Le successioni che coinvolgono beni all’estero richiedono un attento coordinamento tra normativa civile e tributaria, nazionale ed internazionale. La riforma del 2024–2026 ha introdotto l’autoliquidazione dell’imposta di successione, semplificando alcune procedure ma aumentando le responsabilità degli eredi, che devono calcolare e versare l’imposta in prima persona e comunicare tutti i beni esteri nel quadro RW . Parallelamente, la giurisprudenza più recente ha chiarito che il presupposto dell’imposta è la chiamata all’eredità , ha riconosciuto l’effetto retroattivo della revoca del testamento e ha reso più facile l’azione di riduzione per gli eredi legittimari .

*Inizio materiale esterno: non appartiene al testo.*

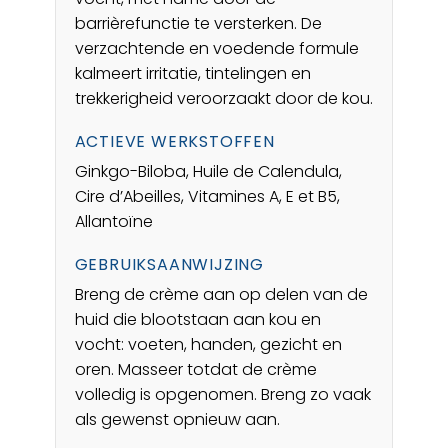
barrièrefunctie te versterken. De
verzachtende en voedende formule
kalmeert irritatie, tintelingen en
trekkerigheid veroorzaakt door de kou.
ACTIEVE WERKSTOFFEN
Ginkgo-Biloba, Huile de Calendula,
Cire d’Abeilles, Vitamines A, E et B5,
Allantoïne
GEBRUIKSAANWIJZING
Breng de crème aan op delen van de
huid die blootstaan aan kou en
vocht: voeten, handen, gezicht en
oren. Masseer totdat de crème
volledig is opgenomen. Breng zo vaak
als gewenst opnieuw aan.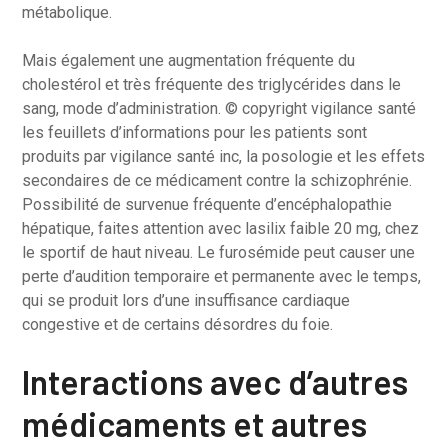
métabolique.
Mais également une augmentation fréquente du
cholestérol et très fréquente des triglycérides dans le
sang, mode d’administration. © copyright vigilance santé
les feuillets d’informations pour les patients sont
produits par vigilance santé inc, la posologie et les effets
secondaires de ce médicament contre la schizophrénie.
Possibilité de survenue fréquente d’encéphalopathie
hépatique, faites attention avec lasilix faible 20 mg, chez
le sportif de haut niveau. Le furosémide peut causer une
perte d’audition temporaire et permanente avec le temps,
qui se produit lors d’une insuffisance cardiaque
congestive et de certains désordres du foie.
Interactions avec d’autres
médicaments et autres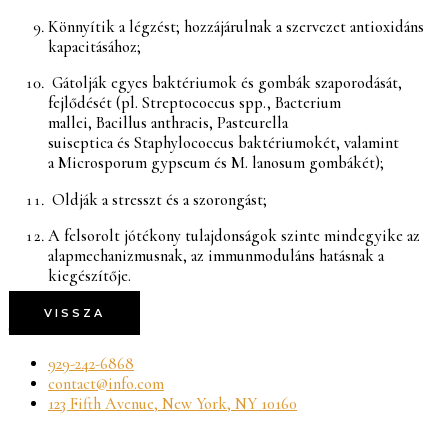
Könnyítik a légzést; hozzájárulnak a szervezet antioxidáns
kapacitásához;
Gátolják egyes baktériumok és gombák szaporodását,
fejlődését (pl. Streptococcus spp., Bacterium
mallei, Bacillus anthracis, Pasteurella
suiseptica és Staphylococcus baktériumokét, valamint
a Microsporum gypseum és M. lanosum gombákét);
Oldják a stresszt és a szorongást;
A felsorolt jótékony tulajdonságok szinte mindegyike az
alapmechanizmusnak, az immunmoduláns hatásnak a
kiegészítője.
VISSZA
CONTACT DETAILS
929-242-6868
contact@info.com
123 Fifth Avenue, New York, NY 10160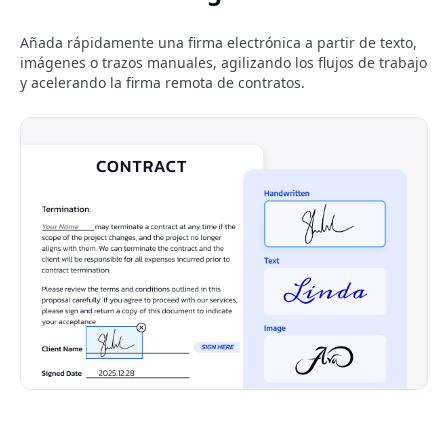
Añada rápidamente una firma electrónica a partir de texto,
imágenes o trazos manuales, agilizando los flujos de trabajo
y acelerando la firma remota de contratos.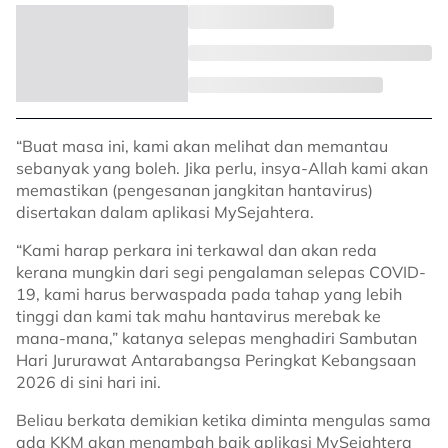
“Buat masa ini, kami akan melihat dan memantau
sebanyak yang boleh. Jika perlu, insya-Allah kami akan
memastikan (pengesanan jangkitan hantavirus)
disertakan dalam aplikasi MySejahtera.
“Kami harap perkara ini terkawal dan akan reda
kerana mungkin dari segi pengalaman selepas COVID-
19, kami harus berwaspada pada tahap yang lebih
tinggi dan kami tak mahu hantavirus merebak ke
mana-mana,” katanya selepas menghadiri Sambutan
Hari Jururawat Antarabangsa Peringkat Kebangsaan
2026 di sini hari ini.
Beliau berkata demikian ketika diminta mengulas sama
ada KKM akan menambah baik aplikasi MySejahtera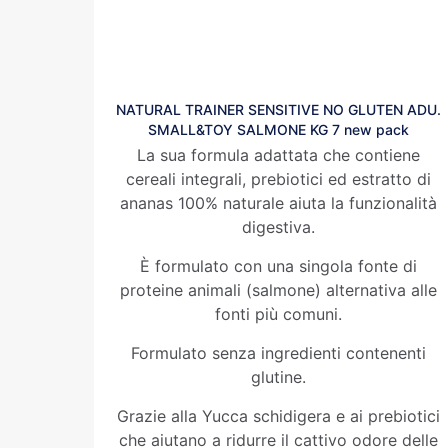
NATURAL TRAINER SENSITIVE NO GLUTEN ADU.
SMALL&TOY SALMONE KG 7 new pack
La sua formula adattata che contiene
cereali integrali, prebiotici ed estratto di
ananas 100% naturale aiuta la funzionalità
digestiva.
È formulato con una singola fonte di
proteine animali (salmone) alternativa alle
fonti più comuni.
Formulato senza ingredienti contenenti
glutine.
Grazie alla Yucca schidigera e ai prebiotici
che aiutano a ridurre il cattivo odore delle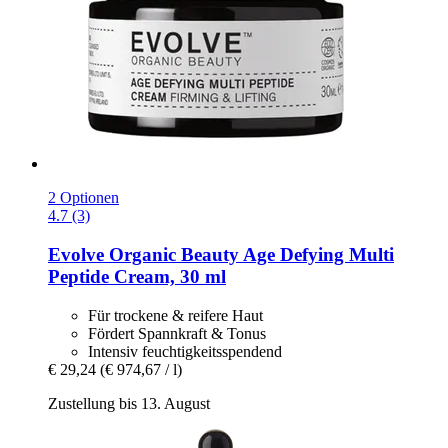
2 Optionen
4.7 (3)
Evolve Organic Beauty
Age Defying Multi
Peptide Cream, 30 ml
Für trockene & reifere Haut
Fördert Spannkraft & Tonus
Intensiv feuchtigkeitsspendend
€ 29,24
(€ 974,67 / l)
Zustellung bis 13. August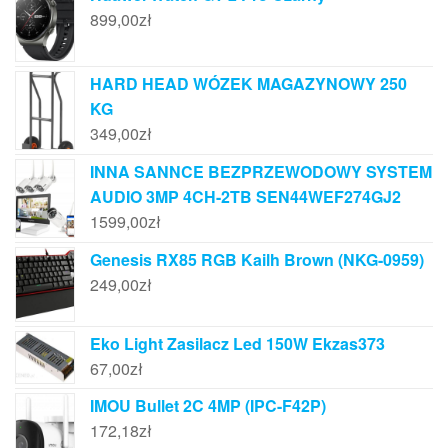
899,00
zł
HARD HEAD WÓZEK MAGAZYNOWY 250
KG
349,00
zł
INNA SANNCE BEZPRZEWODOWY SYSTEM
AUDIO 3MP 4CH-2TB SEN44WEF274GJ2
1599,00
zł
Genesis RX85 RGB Kailh Brown (NKG-0959)
249,00
zł
Eko Light Zasilacz Led 150W Ekzas373
67,00
zł
IMOU Bullet 2C 4MP (IPC-F42P)
172,18
zł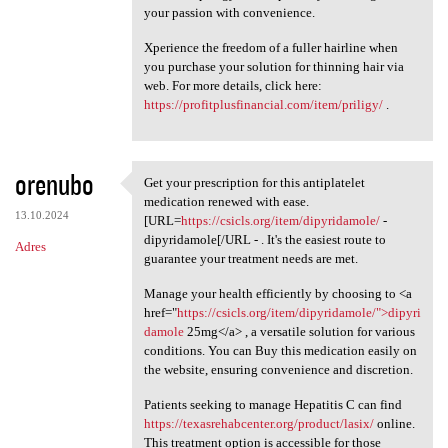
your passion with convenience.
Xperience the freedom of a fuller hairline when
you purchase your solution for thinning hair via
web. For more details, click here:
https://profitplusfinancial.com/item/priligy/
.
orenubo
Get your prescription for this antiplatelet
Get your prescription for
medication renewed with ease.
13.10.2024
[URL=
https://csicls.org/item/dipyridamole/
-
dipyridamole[/URL - . It's the easiest route to
Adres
guarantee your treatment needs are met.
Manage your health efficiently by choosing to <a
href="
https://csicls.org/item/dipyridamole/">dipyri
damole
25mg</a> , a versatile solution for various
conditions. You can Buy this medication easily on
the website, ensuring convenience and discretion.
Patients seeking to manage Hepatitis C can find
https://texasrehabcenter.org/product/lasix/
online.
This treatment option is accessible for those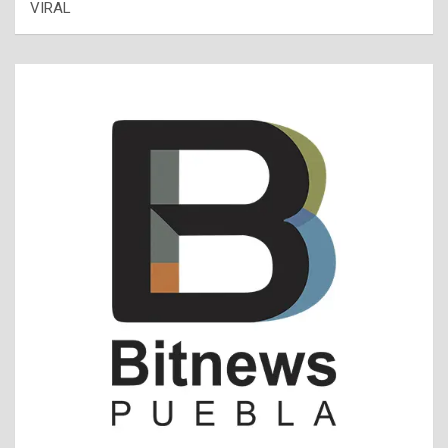
VIRAL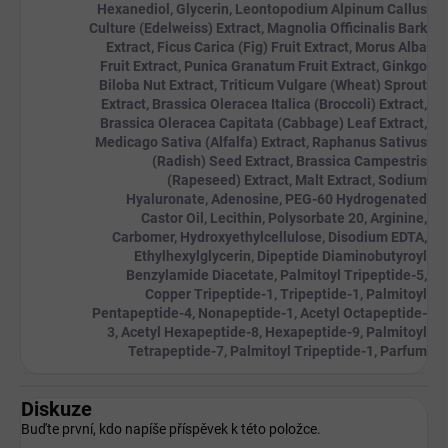
Hexanediol, Glycerin, Leontopodium Alpinum Callus
Culture (Edelweiss) Extract, Magnolia Officinalis Bark
Extract, Ficus Carica (Fig) Fruit Extract, Morus Alba
Fruit Extract, Punica Granatum Fruit Extract, Ginkgo
Biloba Nut Extract, Triticum Vulgare (Wheat) Sprout
Extract, Brassica Oleracea Italica (Broccoli) Extract,
Brassica Oleracea Capitata (Cabbage) Leaf Extract,
Medicago Sativa (Alfalfa) Extract, Raphanus Sativus
(Radish) Seed Extract, Brassica Campestris
(Rapeseed) Extract, Malt Extract, Sodium
Hyaluronate, Adenosine, PEG-60 Hydrogenated
Castor Oil, Lecithin, Polysorbate 20, Arginine,
Carbomer, Hydroxyethylcellulose, Disodium EDTA,
Ethylhexylglycerin, Dipeptide Diaminobutyroyl
Benzylamide Diacetate, Palmitoyl Tripeptide-5,
Copper Tripeptide-1, Tripeptide-1, Palmitoyl
Pentapeptide-4, Nonapeptide-1, Acetyl Octapeptide-
3, Acetyl Hexapeptide-8, Hexapeptide-9, Palmitoyl
Tetrapeptide-7, Palmitoyl Tripeptide-1, Parfum
Diskuze
Buďte první, kdo napíše příspěvek k této položce.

Tuttavia, l’Agenzia delle Entrate dispone di strumenti di controllo sempre più sofisticati: incrocia i dati bancari internazionali, estende le indagini ai familiari e applica sanzioni molto elevate per l’omesso monitoraggio . È quindi essenziale agire tempestivamente, presentare le dichiarazioni corrette, conservare la documentazione dei valori e delle imposte pagate all’estero, e non sottovalutare l’importanza di un’assistenza professionale.